▶ _Problems and tasks_:
a) Check three statements against the Sotheby's ceramics sale text and answer yes or no for each. Quote the exact words of the text that settle it. (i) The collection's total went above its estimate. (ii) The carved 'Ding' 'Peony' dish sold for less than its estimate. (iii) The base of the 'Jun' narcissus bowl is incised with the character for "four."
b) Extend the Sotheby's ceramics sale text, picking up right after its last sentence.

▶ _Document segment_:
++++

Ten best of Harmony of Form, Serenity of Color: A Private Collection of 'Song' Ceramics @ Sotheby's
The second single owner collection of the series, Harmony of Form, Serenity of Color: A Private Collection of ‘Song’ Ceramics, achieved a total of $9,039,375, comfortably exceeding the $4.7/6.8 million estimate. The sale was led by A Rare Imperial Numbered ‘Jun’ Narcissus Bowl, Early Ming Dynasty which sold for $2,210,500, many multiples of the $200/300,000 estimate. A Very Fine Carved ‘Ding’ ‘Peony’ Dish, Northern Song Dynasty fetched $866,500, comfortably exceeding the $500/700,000 estimate and A Rare Molded ‘Ding’ Basin, Jin Dynasty made $506,500, again surpassing the $120/160,000 estimate by a considerable margin.
Lot 514. A Rare Imperial Numbered Jun' Narcissus Bowl, Early Ming Dynasty; diameter 8 1/4 in., 21 cm. Estimate 200,000—300,000 USD. Lot Sold 2,210,500 USD to Shanghai Tianwuguan Art Fund. Photo Sotheby's
of shallow circular form, the rounded sides gently curving down to a flat base supported on three ruyi-shaped feet, decorated on the exterior with a band of evenly spaced bosses between two narrow bands below the slightly incurved rim, a thick glaze of milky lavender tone mottled with purple flecks applied to the interior and exterior, thinning to a mottled lavender and olive-green below a second band of bosses around the base, and to a greenish-brown tone on the raised parts and feet, the base incised with the character san, 'three', and with a thinner brown glaze and a ring of eighteen spur marks revealing the gray body.

++++

Bounding box entries:
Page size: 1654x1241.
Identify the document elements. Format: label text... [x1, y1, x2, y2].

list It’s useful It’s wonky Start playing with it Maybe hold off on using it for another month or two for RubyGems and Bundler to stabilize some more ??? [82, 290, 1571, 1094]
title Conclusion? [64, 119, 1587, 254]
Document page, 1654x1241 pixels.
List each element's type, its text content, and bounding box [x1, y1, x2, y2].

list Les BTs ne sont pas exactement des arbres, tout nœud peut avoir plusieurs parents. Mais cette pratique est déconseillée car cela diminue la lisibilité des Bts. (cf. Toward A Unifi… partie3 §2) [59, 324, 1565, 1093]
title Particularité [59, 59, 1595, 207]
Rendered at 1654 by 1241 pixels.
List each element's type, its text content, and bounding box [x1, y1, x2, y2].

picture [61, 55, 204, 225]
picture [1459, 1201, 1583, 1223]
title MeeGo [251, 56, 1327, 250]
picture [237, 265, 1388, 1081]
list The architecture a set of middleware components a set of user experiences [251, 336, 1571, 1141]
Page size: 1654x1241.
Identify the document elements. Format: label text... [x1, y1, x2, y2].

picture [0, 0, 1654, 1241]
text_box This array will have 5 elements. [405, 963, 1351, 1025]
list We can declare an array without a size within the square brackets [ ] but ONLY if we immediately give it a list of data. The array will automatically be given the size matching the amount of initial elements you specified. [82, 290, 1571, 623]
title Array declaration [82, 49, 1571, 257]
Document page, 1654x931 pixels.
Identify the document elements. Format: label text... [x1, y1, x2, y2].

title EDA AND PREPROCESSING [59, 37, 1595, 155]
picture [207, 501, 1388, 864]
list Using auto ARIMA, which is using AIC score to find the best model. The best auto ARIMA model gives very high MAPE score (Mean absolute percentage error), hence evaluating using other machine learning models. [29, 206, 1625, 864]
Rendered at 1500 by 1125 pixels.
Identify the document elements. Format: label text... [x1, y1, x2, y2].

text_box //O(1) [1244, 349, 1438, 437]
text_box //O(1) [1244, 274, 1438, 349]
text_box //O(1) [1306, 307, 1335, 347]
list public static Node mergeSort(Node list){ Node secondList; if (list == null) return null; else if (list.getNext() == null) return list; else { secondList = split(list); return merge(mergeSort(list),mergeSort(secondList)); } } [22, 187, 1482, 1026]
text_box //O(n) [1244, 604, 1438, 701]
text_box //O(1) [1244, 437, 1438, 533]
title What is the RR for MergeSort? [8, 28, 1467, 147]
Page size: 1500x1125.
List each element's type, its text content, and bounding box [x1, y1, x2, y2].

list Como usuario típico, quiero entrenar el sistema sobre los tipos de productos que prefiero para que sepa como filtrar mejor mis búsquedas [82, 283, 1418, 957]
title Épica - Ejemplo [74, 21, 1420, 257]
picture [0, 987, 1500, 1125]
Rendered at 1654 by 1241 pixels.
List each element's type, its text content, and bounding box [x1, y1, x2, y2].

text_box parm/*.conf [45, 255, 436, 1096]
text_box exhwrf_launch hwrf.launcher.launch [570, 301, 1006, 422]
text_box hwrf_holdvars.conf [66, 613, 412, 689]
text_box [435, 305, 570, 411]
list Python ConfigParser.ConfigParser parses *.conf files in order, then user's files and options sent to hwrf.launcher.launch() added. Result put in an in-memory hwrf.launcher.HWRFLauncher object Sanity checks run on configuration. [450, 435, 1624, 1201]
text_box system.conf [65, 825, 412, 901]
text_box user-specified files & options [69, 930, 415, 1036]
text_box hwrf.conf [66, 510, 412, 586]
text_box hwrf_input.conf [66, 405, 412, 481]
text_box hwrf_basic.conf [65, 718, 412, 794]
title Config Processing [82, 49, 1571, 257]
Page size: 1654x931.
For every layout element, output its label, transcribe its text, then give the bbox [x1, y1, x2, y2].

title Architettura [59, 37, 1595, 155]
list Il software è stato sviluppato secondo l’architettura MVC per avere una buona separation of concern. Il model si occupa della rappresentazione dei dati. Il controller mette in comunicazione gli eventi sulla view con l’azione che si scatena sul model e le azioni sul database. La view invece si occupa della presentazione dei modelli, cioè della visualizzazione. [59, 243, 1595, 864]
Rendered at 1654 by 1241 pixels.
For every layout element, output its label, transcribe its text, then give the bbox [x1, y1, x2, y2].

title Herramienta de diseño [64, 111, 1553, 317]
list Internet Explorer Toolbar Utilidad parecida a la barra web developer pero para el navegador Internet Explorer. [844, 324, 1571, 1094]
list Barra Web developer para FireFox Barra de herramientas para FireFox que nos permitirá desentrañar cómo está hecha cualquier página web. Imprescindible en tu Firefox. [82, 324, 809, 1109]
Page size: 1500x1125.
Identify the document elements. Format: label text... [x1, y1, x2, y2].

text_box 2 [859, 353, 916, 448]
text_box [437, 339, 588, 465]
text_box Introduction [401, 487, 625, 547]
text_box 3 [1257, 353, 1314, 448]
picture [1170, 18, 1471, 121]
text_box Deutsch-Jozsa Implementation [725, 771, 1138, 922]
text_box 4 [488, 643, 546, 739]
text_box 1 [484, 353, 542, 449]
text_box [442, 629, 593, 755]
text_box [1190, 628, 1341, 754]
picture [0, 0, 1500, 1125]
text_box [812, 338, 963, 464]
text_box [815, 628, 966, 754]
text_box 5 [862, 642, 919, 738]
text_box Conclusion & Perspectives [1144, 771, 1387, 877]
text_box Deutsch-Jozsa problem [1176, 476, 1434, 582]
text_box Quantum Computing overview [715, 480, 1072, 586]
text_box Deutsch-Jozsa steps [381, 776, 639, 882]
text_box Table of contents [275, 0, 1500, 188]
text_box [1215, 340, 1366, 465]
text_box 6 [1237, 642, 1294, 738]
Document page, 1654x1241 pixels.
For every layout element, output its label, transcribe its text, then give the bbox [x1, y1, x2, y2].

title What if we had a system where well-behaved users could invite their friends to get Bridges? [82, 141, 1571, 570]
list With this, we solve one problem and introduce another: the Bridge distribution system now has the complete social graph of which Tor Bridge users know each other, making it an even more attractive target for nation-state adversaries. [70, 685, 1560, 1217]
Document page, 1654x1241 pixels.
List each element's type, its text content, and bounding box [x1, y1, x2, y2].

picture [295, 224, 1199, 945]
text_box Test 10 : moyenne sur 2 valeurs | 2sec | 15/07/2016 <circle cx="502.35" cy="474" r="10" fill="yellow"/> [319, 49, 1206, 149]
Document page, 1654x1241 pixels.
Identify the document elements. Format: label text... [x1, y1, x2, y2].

++++

▶ _Replies_:
a)
(i) Yes: "achieved a total of $9,039,375, comfortably exceeding the $4.7/6.8 million estimate"
(ii) No: "fetched $866,500, comfortably exceeding the $500/700,000 estimate"
(iii) No: "the base incised with the character san, 'three'"

b)
Provenance: Collection of Captain Vivian Bulkeley-Johnson, The Mount Trust.
Christie's Hong Kong, 1st October 1991, lot 714.
Christie's Hong Kong, 28th April 1996, lot 46.
Sotheby's London, 12th November 2003, lot 132.
Note: The dating of the Jun ware flower receptacles in mold-made shapes, inscribed on the base with numbers from one to ten, usually glazed in striking tones of bright blue and purple, has long been debated. In the past, two different schools of thought proposed datings either to the Northern Song (12th century) or to the early Ming (14th-15th century). The Northern Song date was supported by the discovery of a mold fragment for coins bearing the Xuanhe reign name (1119-1125), reputedly excavated at the kiln sites together with fragments of numbered Jun vessels and said to be made of the same clay. However, the dating of this coin mold has recently been dismissed as incorrect at a conference in Shenzhen. A dating to the early Ming dynasty is therefore now largely accepted for this group of vessels, following stylistic comparisons with jardinières, vases and other flower receptacles in celadon and blue-and-white from the Longquan and Jingdezhen kilns, which are more precisely datable. Since many of the numbered Jun wares are preserved in the National Palace Museum, Taipei, and the Palace Museum, Beijing, from the former Imperial collection and often inscribed with the names of Palace halls, these vessels can now be considered Imperial flower vessels of the Ming court.
Highly prized throughout later Chinese dynastic history up to the present, these vessels are found in some of the most important museum and private collections, for example in the National Palace Museum in Taipei, illustrated in A Panorama of Ceramics in the Collection of the National Palace Museum: Chün Ware, Taipei, 1999, pls. 27-36, and the Palace Museum, Beijing, published in The Complete Collection of Treasures of the Palace Museum: Porcelain of the Song Dynasty, vol. I, Beijing, 1996, pls., 24-28. For other examples, compare Complete Works of Chinese Ceramics Shanghai, Song Dynasty, vol. I, 1999-2000, nos. 45 and 52, and Stacey Pierson, Song Ceramics, Objects of Admiration, London, 2003, p. 58, no. 19.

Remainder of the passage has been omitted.